The Northwestern team, led by center director Manijeh Razeghi, became the first to demonstrate 280 nanometer APDs. These devices, based on aluminum gallium nitride (AlGaN) compound semiconductors, have a photocurrent gain of more than 700.
The tiny-sized APDs should be capable of efficient detection of light with near single photon precision. Previously, photomultiplier tubes (PMTs) were the only available technology in the short wavelength UV portion of the spectrum capable of this sensitivity. These fragile vacuum tube devices are expensive and bulky, hindering true systems miniaturization.
The APD technology may see further use in the deployment of systems for secure battlefield communication. Wavelengths around 280 nanometers are referred to as the solar-blind region; in this region, the UV light is filtered out by the ozone layer providing for a naturally low background signal. Solar-blind APDs are intrinsically able to take advantage of this low background level, while PMTs must use external filters to become solar-blind. This makes secure battlefield communication possible utilizing a combination of compact, inexpensive UV LEDs and UV APDs both developed at the Center for Quantum Devices.

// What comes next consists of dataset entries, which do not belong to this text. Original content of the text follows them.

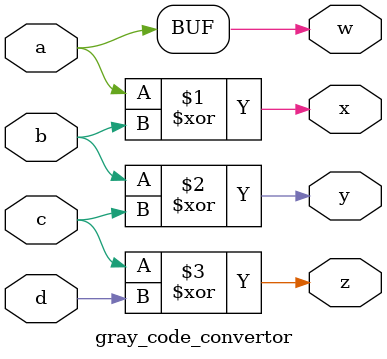
<source format=v>
`timescale 1ns / 1ps


module gray_code_convertor(
    a, b, c, d,
    w, x, y, z
    );
    
    input a, b, c, d;
    output w, x, y, z;
    
    assign w = a;
    assign x = a ^ b;
    assign y = b ^ c;
    assign z = c ^ d;
endmodule

</source>
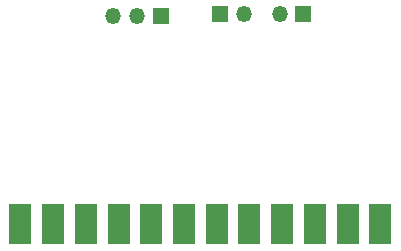
<source format=gbr>
%TF.GenerationSoftware,KiCad,Pcbnew,(5.1.6)-1*%
%TF.CreationDate,2020-08-13T12:17:15+01:00*%
%TF.ProjectId,open-amiga-sampler-smd,6f70656e-2d61-46d6-9967-612d73616d70,rev?*%
%TF.SameCoordinates,Original*%
%TF.FileFunction,Soldermask,Bot*%
%TF.FilePolarity,Negative*%
%FSLAX46Y46*%
G04 Gerber Fmt 4.6, Leading zero omitted, Abs format (unit mm)*
G04 Created by KiCad (PCBNEW (5.1.6)-1) date 2020-08-13 12:17:15*
%MOMM*%
%LPD*%
G01*
G04 APERTURE LIST*
%ADD10O,1.350000X1.350000*%
%ADD11R,1.350000X1.350000*%
%ADD12R,1.846667X3.480000*%
G04 APERTURE END LIST*
D10*
%TO.C,RV1*%
X90932500Y-131381500D03*
X92932500Y-131381500D03*
D11*
X94932500Y-131381500D03*
%TD*%
D10*
%TO.C,J2*%
X102000000Y-131191000D03*
D11*
X100000000Y-131191000D03*
%TD*%
D10*
%TO.C,J1*%
X105010200Y-131191000D03*
D11*
X107010200Y-131191000D03*
%TD*%
D12*
%TO.C,J3*%
X83063000Y-149034500D03*
X85833000Y-149034500D03*
X88603000Y-149034500D03*
X91373000Y-149034500D03*
X94143000Y-149034500D03*
X96913000Y-149034500D03*
X99683000Y-149034500D03*
X102453000Y-149034500D03*
X105223000Y-149034500D03*
X107993000Y-149034500D03*
X110763000Y-149034500D03*
X113533000Y-149034500D03*
%TD*%
M02*

</source>
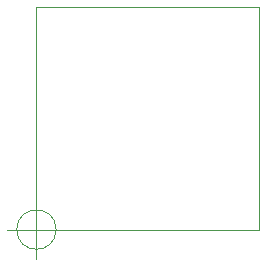
<source format=gbr>
%TF.GenerationSoftware,KiCad,Pcbnew,(6.0.0)*%
%TF.CreationDate,2022-02-12T15:23:55+01:00*%
%TF.ProjectId,ATTiny841Breakout,41545469-6e79-4383-9431-427265616b6f,rev?*%
%TF.SameCoordinates,Original*%
%TF.FileFunction,Profile,NP*%
%FSLAX46Y46*%
G04 Gerber Fmt 4.6, Leading zero omitted, Abs format (unit mm)*
G04 Created by KiCad (PCBNEW (6.0.0)) date 2022-02-12 15:23:55*
%MOMM*%
%LPD*%
G01*
G04 APERTURE LIST*
%TA.AperFunction,Profile*%
%ADD10C,0.100000*%
%TD*%
G04 APERTURE END LIST*
D10*
X141468266Y-106019600D02*
G75*
G03*
X141468266Y-106019600I-1666666J0D01*
G01*
X137301600Y-106019600D02*
X142301600Y-106019600D01*
X139801600Y-103519600D02*
X139801600Y-108519600D01*
X158648400Y-106019600D02*
X139801600Y-106019600D01*
X139801600Y-106019600D02*
X139801600Y-87172800D01*
X139801600Y-87172800D02*
X158648400Y-87172800D01*
X158648400Y-87172800D02*
X158648400Y-106019600D01*
M02*

</source>
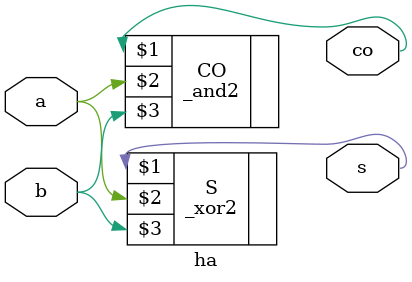
<source format=v>
module ha(s, co, a, b);
	input a, b;		//input data a and b
	output s, co;	//sum, carry out
	
	_and2 CO(co, a, b);	//CO = a&b
	_xor2	S(s, a, b);		//S = a^b
endmodule

</source>
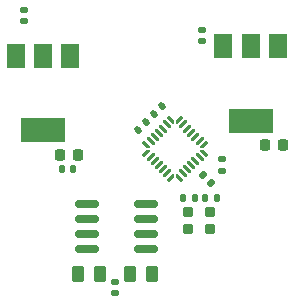
<source format=gtp>
G04 #@! TF.GenerationSoftware,KiCad,Pcbnew,(6.0.7)*
G04 #@! TF.CreationDate,2023-06-30T23:32:05-07:00*
G04 #@! TF.ProjectId,RFD900 Interface,52464439-3030-4204-996e-746572666163,rev?*
G04 #@! TF.SameCoordinates,Original*
G04 #@! TF.FileFunction,Paste,Top*
G04 #@! TF.FilePolarity,Positive*
%FSLAX46Y46*%
G04 Gerber Fmt 4.6, Leading zero omitted, Abs format (unit mm)*
G04 Created by KiCad (PCBNEW (6.0.7)) date 2023-06-30 23:32:05*
%MOMM*%
%LPD*%
G01*
G04 APERTURE LIST*
G04 Aperture macros list*
%AMRoundRect*
0 Rectangle with rounded corners*
0 $1 Rounding radius*
0 $2 $3 $4 $5 $6 $7 $8 $9 X,Y pos of 4 corners*
0 Add a 4 corners polygon primitive as box body*
4,1,4,$2,$3,$4,$5,$6,$7,$8,$9,$2,$3,0*
0 Add four circle primitives for the rounded corners*
1,1,$1+$1,$2,$3*
1,1,$1+$1,$4,$5*
1,1,$1+$1,$6,$7*
1,1,$1+$1,$8,$9*
0 Add four rect primitives between the rounded corners*
20,1,$1+$1,$2,$3,$4,$5,0*
20,1,$1+$1,$4,$5,$6,$7,0*
20,1,$1+$1,$6,$7,$8,$9,0*
20,1,$1+$1,$8,$9,$2,$3,0*%
%AMFreePoly0*
4,1,14,0.230680,0.111820,0.364320,-0.021821,0.377500,-0.053642,0.377500,-0.080000,0.364320,-0.111820,0.332500,-0.125000,-0.332500,-0.125000,-0.364320,-0.111820,-0.377500,-0.080000,-0.377500,0.080000,-0.364320,0.111820,-0.332500,0.125000,0.198860,0.125000,0.230680,0.111820,0.230680,0.111820,$1*%
%AMFreePoly1*
4,1,14,0.364320,0.111820,0.377500,0.080000,0.377501,0.053640,0.364318,0.021819,0.230680,-0.111820,0.198860,-0.125000,-0.332500,-0.125000,-0.364320,-0.111820,-0.377500,-0.080000,-0.377500,0.080000,-0.364320,0.111820,-0.332500,0.125000,0.332500,0.125000,0.364320,0.111820,0.364320,0.111820,$1*%
%AMFreePoly2*
4,1,15,0.053642,0.377500,0.080000,0.377500,0.111820,0.364320,0.125000,0.332500,0.125000,-0.332500,0.111820,-0.364320,0.080000,-0.377500,-0.080000,-0.377500,-0.111820,-0.364320,-0.125000,-0.332500,-0.125000,0.198860,-0.111820,0.230680,0.021820,0.364320,0.053640,0.377501,0.053642,0.377500,0.053642,0.377500,$1*%
%AMFreePoly3*
4,1,14,-0.021820,0.364320,0.111820,0.230679,0.125000,0.198858,0.125000,-0.332500,0.111820,-0.364320,0.080000,-0.377500,-0.080000,-0.377500,-0.111820,-0.364320,-0.125000,-0.332500,-0.125000,0.332500,-0.111820,0.364320,-0.080000,0.377500,-0.053640,0.377500,-0.021820,0.364320,-0.021820,0.364320,$1*%
%AMFreePoly4*
4,1,14,0.364320,0.111820,0.377500,0.080000,0.377500,-0.080000,0.364320,-0.111820,0.332500,-0.125000,-0.198860,-0.125001,-0.230681,-0.111818,-0.364320,0.021820,-0.377500,0.053640,-0.377500,0.080000,-0.364320,0.111820,-0.332500,0.125000,0.332500,0.125000,0.364320,0.111820,0.364320,0.111820,$1*%
%AMFreePoly5*
4,1,15,-0.198858,0.125000,0.332500,0.125000,0.364320,0.111820,0.377500,0.080000,0.377500,-0.080000,0.364320,-0.111820,0.332500,-0.125000,-0.332500,-0.125000,-0.364320,-0.111820,-0.377500,-0.080000,-0.377500,-0.053640,-0.364320,-0.021820,-0.230680,0.111820,-0.198860,0.125001,-0.198858,0.125000,-0.198858,0.125000,$1*%
%AMFreePoly6*
4,1,14,0.111820,0.364320,0.125000,0.332500,0.125001,-0.198860,0.111818,-0.230681,-0.021820,-0.364320,-0.053640,-0.377500,-0.080000,-0.377500,-0.111820,-0.364320,-0.125000,-0.332500,-0.125000,0.332500,-0.111820,0.364320,-0.080000,0.377500,0.080000,0.377500,0.111820,0.364320,0.111820,0.364320,$1*%
%AMFreePoly7*
4,1,14,0.111820,0.364320,0.125000,0.332500,0.125000,-0.332500,0.111820,-0.364320,0.080000,-0.377500,0.053640,-0.377501,0.021819,-0.364318,-0.111820,-0.230680,-0.125000,-0.198860,-0.125000,0.332500,-0.111820,0.364320,-0.080000,0.377500,0.080000,0.377500,0.111820,0.364320,0.111820,0.364320,$1*%
G04 Aperture macros list end*
%ADD10RoundRect,0.200000X0.250000X-0.200000X0.250000X0.200000X-0.250000X0.200000X-0.250000X-0.200000X0*%
%ADD11RoundRect,0.140000X-0.140000X-0.170000X0.140000X-0.170000X0.140000X0.170000X-0.140000X0.170000X0*%
%ADD12RoundRect,0.140000X-0.170000X0.140000X-0.170000X-0.140000X0.170000X-0.140000X0.170000X0.140000X0*%
%ADD13FreePoly0,135.000000*%
%ADD14RoundRect,0.062500X0.309359X-0.220971X-0.220971X0.309359X-0.309359X0.220971X0.220971X-0.309359X0*%
%ADD15FreePoly1,135.000000*%
%ADD16FreePoly2,135.000000*%
%ADD17RoundRect,0.062500X0.309359X0.220971X0.220971X0.309359X-0.309359X-0.220971X-0.220971X-0.309359X0*%
%ADD18FreePoly3,135.000000*%
%ADD19FreePoly4,135.000000*%
%ADD20FreePoly5,135.000000*%
%ADD21FreePoly6,135.000000*%
%ADD22FreePoly7,135.000000*%
%ADD23RoundRect,0.140000X0.021213X-0.219203X0.219203X-0.021213X-0.021213X0.219203X-0.219203X0.021213X0*%
%ADD24RoundRect,0.135000X-0.226274X-0.035355X-0.035355X-0.226274X0.226274X0.035355X0.035355X0.226274X0*%
%ADD25R,1.500000X2.000000*%
%ADD26R,3.800000X2.000000*%
%ADD27RoundRect,0.140000X-0.021213X0.219203X-0.219203X0.021213X0.021213X-0.219203X0.219203X-0.021213X0*%
%ADD28RoundRect,0.150000X0.825000X0.150000X-0.825000X0.150000X-0.825000X-0.150000X0.825000X-0.150000X0*%
%ADD29RoundRect,0.140000X0.170000X-0.140000X0.170000X0.140000X-0.170000X0.140000X-0.170000X-0.140000X0*%
%ADD30RoundRect,0.250000X-0.262500X-0.450000X0.262500X-0.450000X0.262500X0.450000X-0.262500X0.450000X0*%
%ADD31RoundRect,0.140000X0.140000X0.170000X-0.140000X0.170000X-0.140000X-0.170000X0.140000X-0.170000X0*%
%ADD32RoundRect,0.225000X-0.225000X-0.250000X0.225000X-0.250000X0.225000X0.250000X-0.225000X0.250000X0*%
G04 APERTURE END LIST*
D10*
X41900000Y-45500000D03*
X43750000Y-45500000D03*
X43750000Y-44050000D03*
X41900000Y-44050000D03*
D11*
X31195000Y-40450000D03*
X32155000Y-40450000D03*
D12*
X35700000Y-50000000D03*
X35700000Y-50960000D03*
D11*
X43345000Y-42850000D03*
X44305000Y-42850000D03*
D13*
X41126786Y-41198106D03*
D14*
X41437913Y-40802126D03*
X41791466Y-40448573D03*
X42145019Y-40095019D03*
X42498573Y-39741466D03*
X42852126Y-39387913D03*
D15*
X43248106Y-39076786D03*
D16*
X43248106Y-38373214D03*
D17*
X42852126Y-38062087D03*
X42498573Y-37708534D03*
X42145019Y-37354981D03*
X41791466Y-37001427D03*
X41437913Y-36647874D03*
D18*
X41126786Y-36251894D03*
D19*
X40423214Y-36251894D03*
D14*
X40112087Y-36647874D03*
X39758534Y-37001427D03*
X39404981Y-37354981D03*
X39051427Y-37708534D03*
X38697874Y-38062087D03*
D20*
X38301894Y-38373214D03*
D21*
X38301894Y-39076786D03*
D17*
X38697874Y-39387913D03*
X39051427Y-39741466D03*
X39404981Y-40095019D03*
X39758534Y-40448573D03*
X40112087Y-40802126D03*
D22*
X40423214Y-41198106D03*
D23*
X39010589Y-35739411D03*
X39689411Y-35060589D03*
D24*
X43114376Y-40914376D03*
X43835624Y-41635624D03*
D25*
X49475000Y-30025000D03*
X47175000Y-30025000D03*
D26*
X47175000Y-36325000D03*
D25*
X44875000Y-30025000D03*
D27*
X38339411Y-36410589D03*
X37660589Y-37089411D03*
D28*
X38275000Y-47205000D03*
X38275000Y-45935000D03*
X38275000Y-44665000D03*
X38275000Y-43395000D03*
X33325000Y-43395000D03*
X33325000Y-44665000D03*
X33325000Y-45935000D03*
X33325000Y-47205000D03*
D29*
X28000000Y-27930000D03*
X28000000Y-26970000D03*
D30*
X36987500Y-49330000D03*
X38812500Y-49330000D03*
D29*
X43025000Y-29580000D03*
X43025000Y-28620000D03*
D25*
X31900000Y-30850000D03*
D26*
X29600000Y-37150000D03*
D25*
X29600000Y-30850000D03*
X27300000Y-30850000D03*
D31*
X42430000Y-42850000D03*
X41470000Y-42850000D03*
D29*
X44725000Y-40555000D03*
X44725000Y-39595000D03*
D32*
X31025000Y-39225000D03*
X32575000Y-39225000D03*
D30*
X32587500Y-49305000D03*
X34412500Y-49305000D03*
D32*
X48400000Y-38400000D03*
X49950000Y-38400000D03*
M02*

</source>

The technology for the realization of solar-blind APDs is based on wide bandgap AlGaN compound semiconductors. To date, no semiconductor-based solar-blind APDs have been reported. This is due to numerous difficulties pertaining to the crystal growth of AlGaN compound semiconductors.
The major obstacle in demonstrating high performance solar-blind APDs is the high number of crystalline defects present in the AlGaN semiconductor material. However, researchers at the Center for Quantum Devices have been able to realize high-quality AlGaN so as to demonstrate avalanche gain in the solar-blind region.
Northwestern’s results were presented recently by Razeghi at the APD workshop organized by Henryk Temkin, a new program manager at the Defense Advanced Research Projects Agency (DARPA).